* **Recorded information**
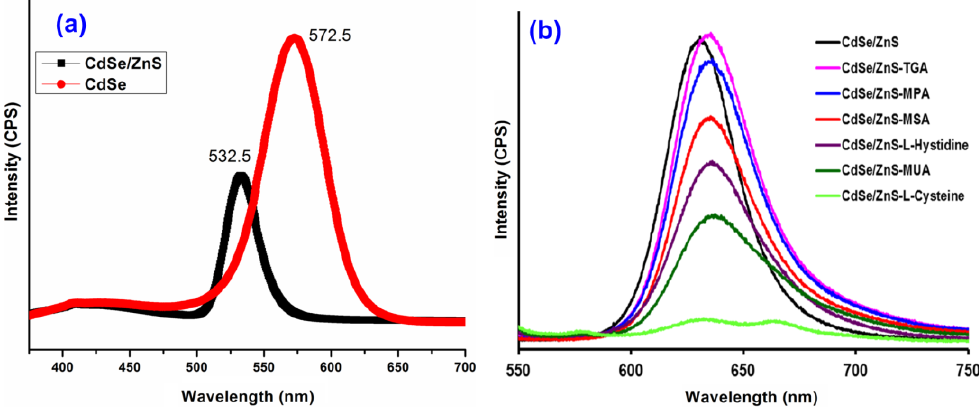
Figure 3. ( a ) Fluorescence intensity peaks for CdSe and CdSe/ZnS QDs when recorded using PL measurements and ( b ) fluorescence for the CdSe/ZnS QDs with different surface ligands (TGA, MPA, MSA, L -Histidine, MUA, and L -Cysteine) using spectrofluorescence measurement.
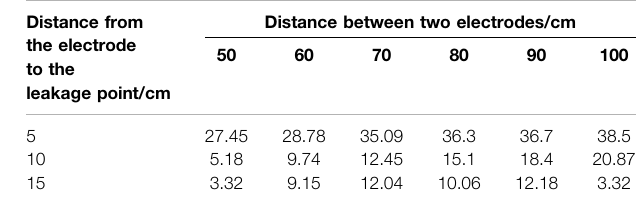
TABLE 1 | Step voltage obtained by the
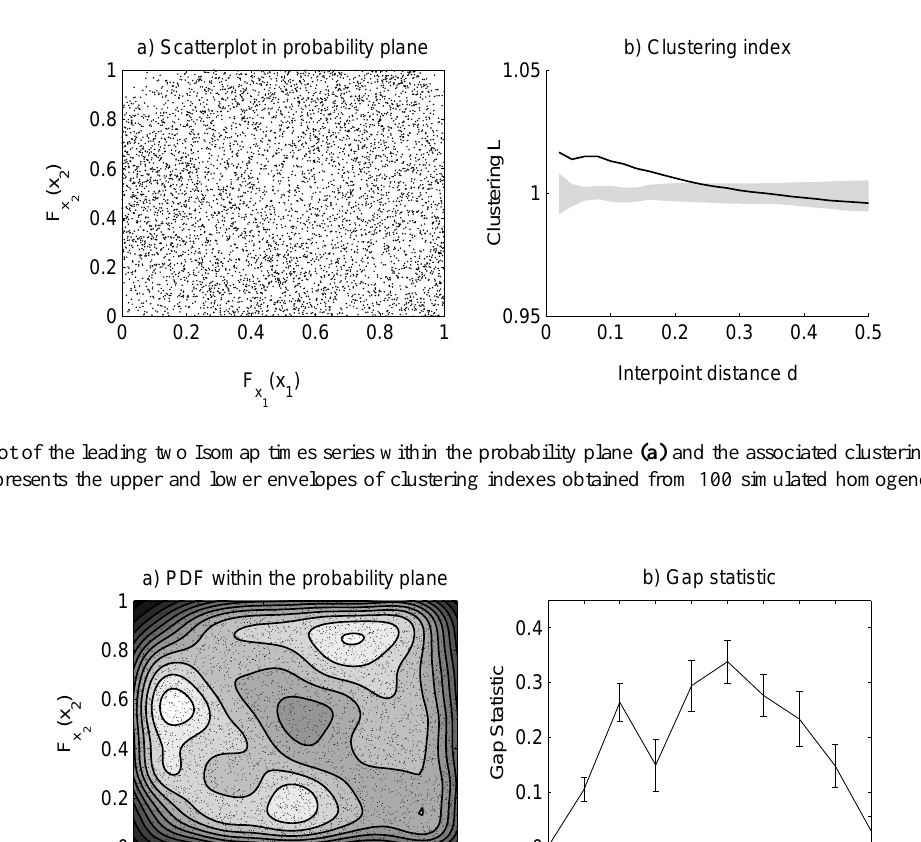
32 Fig. 9. Kernel PDF estimate of the leading two Isomap time series within the probability plane (a) and the gap statistic (b) . The vertical bars in (b) refer to one standard deviation above and below the gap statistic based on the homogeneous Poisson point process null hypothesis (see text for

* **What you need to do**
Skip the images and write out the rest of the listing exactly.

* **Output for this task**
Figure 3. ( a ) Fluorescence intensity peaks for CdSe and CdSe/ZnS QDs when recorded using PL measurements and ( b ) fluorescence for the CdSe/ZnS QDs with different surface ligands (TGA, MPA, MSA, L -Histidine, MUA, and L -Cysteine) using spectrofluorescence measurement.
TABLE 1 | Step voltage obtained by the
32 Fig. 9. Kernel PDF estimate of the leading two Isomap time series within the probability plane (a) and the gap statistic (b) . The vertical bars in (b) refer to one standard deviation above and below the gap statistic based on the homogeneous Poisson point process null hypothesis (see text for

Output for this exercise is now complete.